▶ _Check your understanding_
**1)** According to the exhibit announcement, what do scientists call muscle memory?
**2)** Copy the passage of the exhibit announcement from "How do we remember?" up to and including "your muscle movements.".

▶ _Source extract_

┌────────

Investigate The Connection Between Muscles And Memory At New Neuroscience Exhibit
Next Installment of Memory: Past Meets Present Opens Sept. 19
SEATTLE, WA (September 10, 2015) – How do your muscles learn to ride a bike, shoot a basketball or play the piano? In Memory: Past Meets Present, dive into the science behind how your brain retains information and explore how practicing a specific action many times teaches your body to do physical tasks.
How do we remember? Why do we forget? We are able to learn because we are able to remember. We learn abstract facts, we learn new skills, and we learn from experience. But what have we learned so far about the three-pound organ in our heads that makes this all possible? In the new installment of Memory: Past Meets Present investigate how the brain retains information on repetitive actions your body preforms and becomes commonly known as “muscle memory”. Known as procedural memory by scientists, test your own memory with a “save-the-prince” interactive game, and see if you can use your procedural memory to play a simple song on a keyboard. Meet UW graduate students working on a project called “vHAB” that could help patients relearn muscle movements after disease or injuries; then play a vHAB video game that uses sensitive motion-tracking technology to read your muscle movements.

└────────

▶ _Excerpted records_

┌────────

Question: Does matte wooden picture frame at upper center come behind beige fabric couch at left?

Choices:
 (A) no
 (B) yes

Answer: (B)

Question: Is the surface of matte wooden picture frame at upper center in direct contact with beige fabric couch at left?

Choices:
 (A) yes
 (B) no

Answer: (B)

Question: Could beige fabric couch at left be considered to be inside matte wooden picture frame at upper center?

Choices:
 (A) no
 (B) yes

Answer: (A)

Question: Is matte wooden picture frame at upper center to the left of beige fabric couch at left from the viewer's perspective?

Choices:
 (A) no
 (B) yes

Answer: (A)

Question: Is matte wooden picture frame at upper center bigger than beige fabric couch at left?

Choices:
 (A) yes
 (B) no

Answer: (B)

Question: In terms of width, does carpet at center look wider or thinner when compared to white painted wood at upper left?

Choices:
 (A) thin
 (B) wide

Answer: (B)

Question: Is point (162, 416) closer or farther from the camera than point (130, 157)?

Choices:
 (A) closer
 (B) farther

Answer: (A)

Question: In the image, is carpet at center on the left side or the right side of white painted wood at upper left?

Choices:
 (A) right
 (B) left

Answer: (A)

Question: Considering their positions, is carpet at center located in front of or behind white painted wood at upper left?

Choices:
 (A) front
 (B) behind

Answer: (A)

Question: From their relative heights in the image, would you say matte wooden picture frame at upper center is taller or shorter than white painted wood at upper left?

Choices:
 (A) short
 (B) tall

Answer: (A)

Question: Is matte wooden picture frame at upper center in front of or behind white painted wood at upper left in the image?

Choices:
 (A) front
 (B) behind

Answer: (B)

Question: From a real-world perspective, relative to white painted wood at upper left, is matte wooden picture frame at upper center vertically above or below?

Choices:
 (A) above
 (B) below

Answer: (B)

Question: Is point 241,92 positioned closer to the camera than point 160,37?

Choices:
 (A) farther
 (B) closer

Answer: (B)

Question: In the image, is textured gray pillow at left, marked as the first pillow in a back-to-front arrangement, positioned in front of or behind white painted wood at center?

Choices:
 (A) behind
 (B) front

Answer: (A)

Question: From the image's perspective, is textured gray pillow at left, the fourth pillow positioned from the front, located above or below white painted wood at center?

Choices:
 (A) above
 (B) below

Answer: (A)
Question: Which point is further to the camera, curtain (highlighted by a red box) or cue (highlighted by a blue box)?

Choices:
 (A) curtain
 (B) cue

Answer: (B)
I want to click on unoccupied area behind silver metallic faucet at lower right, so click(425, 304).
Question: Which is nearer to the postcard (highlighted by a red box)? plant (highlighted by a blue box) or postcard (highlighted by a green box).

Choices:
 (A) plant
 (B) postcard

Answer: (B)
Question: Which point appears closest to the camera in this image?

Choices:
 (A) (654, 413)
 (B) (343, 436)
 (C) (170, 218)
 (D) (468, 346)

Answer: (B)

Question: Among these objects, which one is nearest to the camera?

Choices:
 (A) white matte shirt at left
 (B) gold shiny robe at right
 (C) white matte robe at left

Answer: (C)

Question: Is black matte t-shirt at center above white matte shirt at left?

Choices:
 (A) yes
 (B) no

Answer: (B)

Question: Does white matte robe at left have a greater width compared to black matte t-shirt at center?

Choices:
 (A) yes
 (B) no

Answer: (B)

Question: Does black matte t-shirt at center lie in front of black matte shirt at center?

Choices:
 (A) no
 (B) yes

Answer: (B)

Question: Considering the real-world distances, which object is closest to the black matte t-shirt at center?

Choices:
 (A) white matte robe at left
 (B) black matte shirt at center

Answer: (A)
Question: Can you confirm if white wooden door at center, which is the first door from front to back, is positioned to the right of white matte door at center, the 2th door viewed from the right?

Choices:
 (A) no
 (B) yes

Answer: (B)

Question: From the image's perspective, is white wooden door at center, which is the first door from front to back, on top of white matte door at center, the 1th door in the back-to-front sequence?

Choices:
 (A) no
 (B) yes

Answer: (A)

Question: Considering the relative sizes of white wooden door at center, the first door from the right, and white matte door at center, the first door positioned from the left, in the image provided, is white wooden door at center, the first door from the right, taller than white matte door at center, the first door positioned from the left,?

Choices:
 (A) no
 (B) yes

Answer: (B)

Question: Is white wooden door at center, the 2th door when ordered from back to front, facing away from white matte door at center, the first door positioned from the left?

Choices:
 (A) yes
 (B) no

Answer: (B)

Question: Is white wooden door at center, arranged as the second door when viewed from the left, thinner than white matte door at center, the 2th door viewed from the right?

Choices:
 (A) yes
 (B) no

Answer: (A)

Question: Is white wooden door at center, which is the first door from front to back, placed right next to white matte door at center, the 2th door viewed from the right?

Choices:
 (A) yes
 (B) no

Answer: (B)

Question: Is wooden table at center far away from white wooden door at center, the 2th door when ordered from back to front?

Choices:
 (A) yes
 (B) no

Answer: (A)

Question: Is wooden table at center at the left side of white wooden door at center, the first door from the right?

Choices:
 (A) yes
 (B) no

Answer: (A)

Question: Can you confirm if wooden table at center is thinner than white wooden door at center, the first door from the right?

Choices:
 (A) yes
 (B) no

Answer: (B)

└────────

▶ _Answers to the exercise_
**1)** Procedural memory.

**2)**
How do we remember? Why do we forget? We are able to learn because we are able to remember. We learn abstract facts, we learn new skills, and we learn from experience. But what have we learned so far about the three-pound organ in our heads that makes this all possible? In the new installment of Memory: Past Meets Present investigate how the brain retains information on repetitive actions your body preforms and becomes commonly known as “muscle memory”. Known as procedural memory by scientists, test your own memory with a “save-the-prince” interactive game, and see if you can use your procedural memory to play a simple song on a keyboard. Meet UW graduate students working on a project called “vHAB” that could help patients relearn muscle movements after disease or injuries; then play a vHAB video game that uses sensitive motion-tracking technology to read your muscle movements.